━━━━━ Information supplied

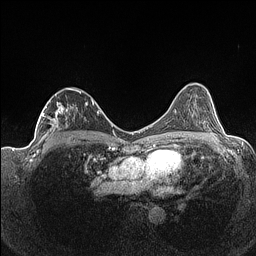
Breast MRI (dynamic contrast-enhanced), one axial slice; slice 85 of 160 in the series (ordered by position); dynamic contrast-enhanced series, time point 2 of 7 at this slice position (early post-contrast); 1.5 T; TE 1.4 ms, TR 5 ms; 0.9 mm slice thickness; 256 × 256 image matrix, field of view 320 × 320 mm. Female patient.
Annotated regions visible in this slice (semi-automatically segmented with operator editing):
- enhancing-tissue mask used for the functional tumour volume (all voxels passing the contrast-enhancement thresholds inside the analysis volume; usually the tumour): box from (x=38, y=88) to (x=93, y=141) px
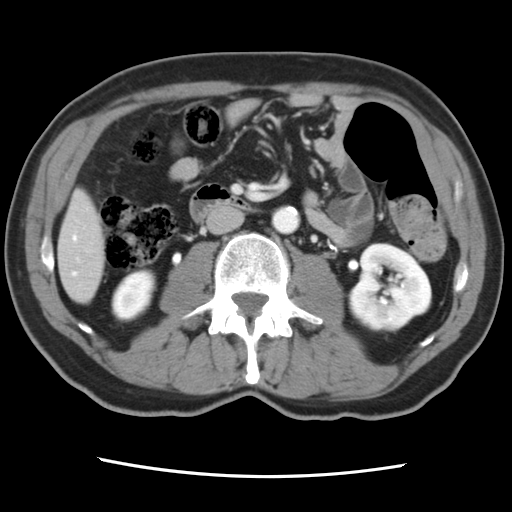
Contrast-enhanced abdominal CT, one axial slice; slice 21 of 83 in the series (ordered by position); soft-tissue window (W 400 / L 40 HU); 5 mm slice thickness; 512 × 512 image matrix, field of view 321 × 321 mm. From the clinical record (not read from this slice): patient: female, age 79 years at operation; diagnosis: colorectal cancer liver metastases, imaged before liver resection; multiple liver metastases: yes; largest metastasis: 3.5 cm.
Outlined on this slice (expert manual segmentation):
- hepatic veins: box from (x=73, y=236) to (x=77, y=276) px
- liver: (x=59, y=193)–(x=106, y=303)
- planned liver remnant (the part of the liver to remain after resection): (x=59, y=193)–(x=106, y=302)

━━━━━━━━━━

| Task brief |
What you write should match, character for character, the lines from the one with "Outlined on this" to the end of the data, both included.

| Answer to this task |
Outlined on this slice (expert manual segmentation):
- hepatic veins: box from (x=73, y=236) to (x=77, y=276) px
- liver: (x=59, y=193)–(x=106, y=303)
- planned liver remnant (the part of the liver to remain after resection): (x=59, y=193)–(x=106, y=302)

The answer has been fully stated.